Gil’s own observation sharpens this. At 80% utilization, a B200 genuinely delivers better unit cost per token than an A100: more powerful per hour than it is more expensive per hour. At 5% utilization, the math inverts. The premium chip compounds the waste. Buying the newest chip while underusing it is the most expensive possible version of the FOMO loop.

The first lever is free, and it is a workload audit rather than a software purchase. No GPU needs to be released to run this lever. Every GPU-backed workload in production is worth reviewing against one question: is the chip it runs on actually matched to what it does. A surprising number of H200 purchases in 2026 will turn out to have been made because the allocation came through, not because the workload required it. Then fix runtime architecture before spending on more reserved capacity. Mix commodity and reserved tiers against the split instead of picking one.
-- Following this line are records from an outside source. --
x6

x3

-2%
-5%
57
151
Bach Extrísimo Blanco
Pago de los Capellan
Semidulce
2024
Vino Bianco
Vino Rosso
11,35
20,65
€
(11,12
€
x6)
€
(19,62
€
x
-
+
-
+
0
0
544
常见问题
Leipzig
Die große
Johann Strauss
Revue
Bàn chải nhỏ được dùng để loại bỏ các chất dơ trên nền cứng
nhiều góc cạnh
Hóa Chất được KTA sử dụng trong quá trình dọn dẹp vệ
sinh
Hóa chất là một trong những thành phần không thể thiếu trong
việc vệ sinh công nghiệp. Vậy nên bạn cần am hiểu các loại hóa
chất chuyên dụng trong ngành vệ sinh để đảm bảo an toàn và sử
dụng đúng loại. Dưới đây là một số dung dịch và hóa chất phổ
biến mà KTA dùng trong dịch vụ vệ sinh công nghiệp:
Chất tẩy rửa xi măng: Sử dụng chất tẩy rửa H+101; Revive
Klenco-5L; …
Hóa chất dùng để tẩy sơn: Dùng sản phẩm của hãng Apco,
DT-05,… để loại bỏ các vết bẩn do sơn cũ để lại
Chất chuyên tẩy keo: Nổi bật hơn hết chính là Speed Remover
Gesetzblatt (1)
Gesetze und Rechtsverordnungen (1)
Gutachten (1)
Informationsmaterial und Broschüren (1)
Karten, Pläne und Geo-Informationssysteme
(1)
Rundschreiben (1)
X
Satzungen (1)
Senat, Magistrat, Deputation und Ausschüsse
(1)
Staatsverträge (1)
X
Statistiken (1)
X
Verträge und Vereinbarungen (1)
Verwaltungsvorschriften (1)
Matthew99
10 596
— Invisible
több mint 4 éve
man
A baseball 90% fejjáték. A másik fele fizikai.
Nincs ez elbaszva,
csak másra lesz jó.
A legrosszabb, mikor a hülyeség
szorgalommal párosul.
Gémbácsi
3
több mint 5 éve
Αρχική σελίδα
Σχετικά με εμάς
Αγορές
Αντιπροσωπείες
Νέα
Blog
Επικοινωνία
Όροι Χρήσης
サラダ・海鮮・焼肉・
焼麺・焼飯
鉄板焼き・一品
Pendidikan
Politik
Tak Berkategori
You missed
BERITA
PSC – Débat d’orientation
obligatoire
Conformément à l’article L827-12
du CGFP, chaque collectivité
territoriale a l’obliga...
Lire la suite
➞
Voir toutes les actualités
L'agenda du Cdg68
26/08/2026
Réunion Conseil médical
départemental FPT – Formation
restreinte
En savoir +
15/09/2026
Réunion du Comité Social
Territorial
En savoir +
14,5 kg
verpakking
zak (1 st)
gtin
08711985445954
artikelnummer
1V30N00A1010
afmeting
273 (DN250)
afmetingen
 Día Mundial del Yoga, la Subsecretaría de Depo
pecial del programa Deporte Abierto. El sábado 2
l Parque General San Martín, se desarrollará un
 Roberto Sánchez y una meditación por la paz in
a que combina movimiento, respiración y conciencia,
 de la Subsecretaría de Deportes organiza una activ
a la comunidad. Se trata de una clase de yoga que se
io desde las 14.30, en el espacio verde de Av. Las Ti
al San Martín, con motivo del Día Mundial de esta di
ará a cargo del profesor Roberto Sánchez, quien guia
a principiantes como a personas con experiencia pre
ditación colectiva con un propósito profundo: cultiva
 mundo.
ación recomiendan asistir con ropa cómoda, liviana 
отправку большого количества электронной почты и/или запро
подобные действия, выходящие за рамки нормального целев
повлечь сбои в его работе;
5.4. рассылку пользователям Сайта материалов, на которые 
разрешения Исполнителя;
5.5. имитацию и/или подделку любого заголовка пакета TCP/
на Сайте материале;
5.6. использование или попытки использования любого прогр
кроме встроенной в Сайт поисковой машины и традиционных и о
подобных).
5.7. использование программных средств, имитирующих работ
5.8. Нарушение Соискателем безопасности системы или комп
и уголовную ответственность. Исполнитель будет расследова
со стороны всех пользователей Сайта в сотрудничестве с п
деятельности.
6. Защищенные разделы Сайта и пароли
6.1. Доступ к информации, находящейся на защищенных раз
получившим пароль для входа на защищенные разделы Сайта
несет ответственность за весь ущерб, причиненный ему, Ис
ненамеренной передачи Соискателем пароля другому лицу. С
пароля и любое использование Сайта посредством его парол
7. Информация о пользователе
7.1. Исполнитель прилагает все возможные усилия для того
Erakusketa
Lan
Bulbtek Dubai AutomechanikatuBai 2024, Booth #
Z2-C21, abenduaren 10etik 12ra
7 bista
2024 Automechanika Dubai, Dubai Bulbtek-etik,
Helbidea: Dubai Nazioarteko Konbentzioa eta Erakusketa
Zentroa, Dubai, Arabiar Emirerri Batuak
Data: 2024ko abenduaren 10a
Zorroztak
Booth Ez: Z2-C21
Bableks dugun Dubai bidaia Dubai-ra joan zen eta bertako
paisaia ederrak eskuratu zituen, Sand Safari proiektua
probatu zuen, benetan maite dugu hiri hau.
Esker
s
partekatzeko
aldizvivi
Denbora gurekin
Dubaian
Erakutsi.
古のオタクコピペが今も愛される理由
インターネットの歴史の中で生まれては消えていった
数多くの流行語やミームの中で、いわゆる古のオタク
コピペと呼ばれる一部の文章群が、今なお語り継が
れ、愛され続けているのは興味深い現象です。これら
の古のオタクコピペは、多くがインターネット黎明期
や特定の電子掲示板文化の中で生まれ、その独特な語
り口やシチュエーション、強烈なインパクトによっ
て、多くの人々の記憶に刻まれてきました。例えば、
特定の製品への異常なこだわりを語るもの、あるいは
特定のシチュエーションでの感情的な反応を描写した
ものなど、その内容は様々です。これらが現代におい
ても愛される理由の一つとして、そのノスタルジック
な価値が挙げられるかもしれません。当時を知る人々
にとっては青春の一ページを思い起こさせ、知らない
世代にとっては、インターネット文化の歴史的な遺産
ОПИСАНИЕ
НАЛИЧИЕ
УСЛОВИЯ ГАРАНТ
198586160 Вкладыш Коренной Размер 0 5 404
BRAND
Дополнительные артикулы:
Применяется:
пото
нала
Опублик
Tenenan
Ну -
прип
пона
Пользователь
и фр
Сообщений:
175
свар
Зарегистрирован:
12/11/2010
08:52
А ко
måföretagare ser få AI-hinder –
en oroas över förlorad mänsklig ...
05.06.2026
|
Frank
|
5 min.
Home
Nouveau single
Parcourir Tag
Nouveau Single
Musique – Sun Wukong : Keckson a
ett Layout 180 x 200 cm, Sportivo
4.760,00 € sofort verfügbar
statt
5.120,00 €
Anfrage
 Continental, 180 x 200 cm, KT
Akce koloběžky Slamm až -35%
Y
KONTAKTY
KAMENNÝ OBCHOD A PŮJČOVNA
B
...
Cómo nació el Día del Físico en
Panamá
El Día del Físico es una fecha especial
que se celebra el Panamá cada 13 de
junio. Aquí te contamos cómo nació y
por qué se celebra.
Whether the broader GPU market eventually rebalances is a separate question, and not one worth betting a 2026 budget on. Supply could catch up. Memory capacity could ease. Specialized inference silicon could pull demand off the H200 tier. All of that is possible. None of it is certain. What is certain is that procurement and runtime are the same problem seen from two sides: FOMO drives over-commitment at the front end, and container architecture leaves the over-committed fleet idle at the back. Enterprises that treat them as one loop can break it. Enterprises that keep treating them as two separate budget items will keep paying to run their most expensive infrastructure at 5%.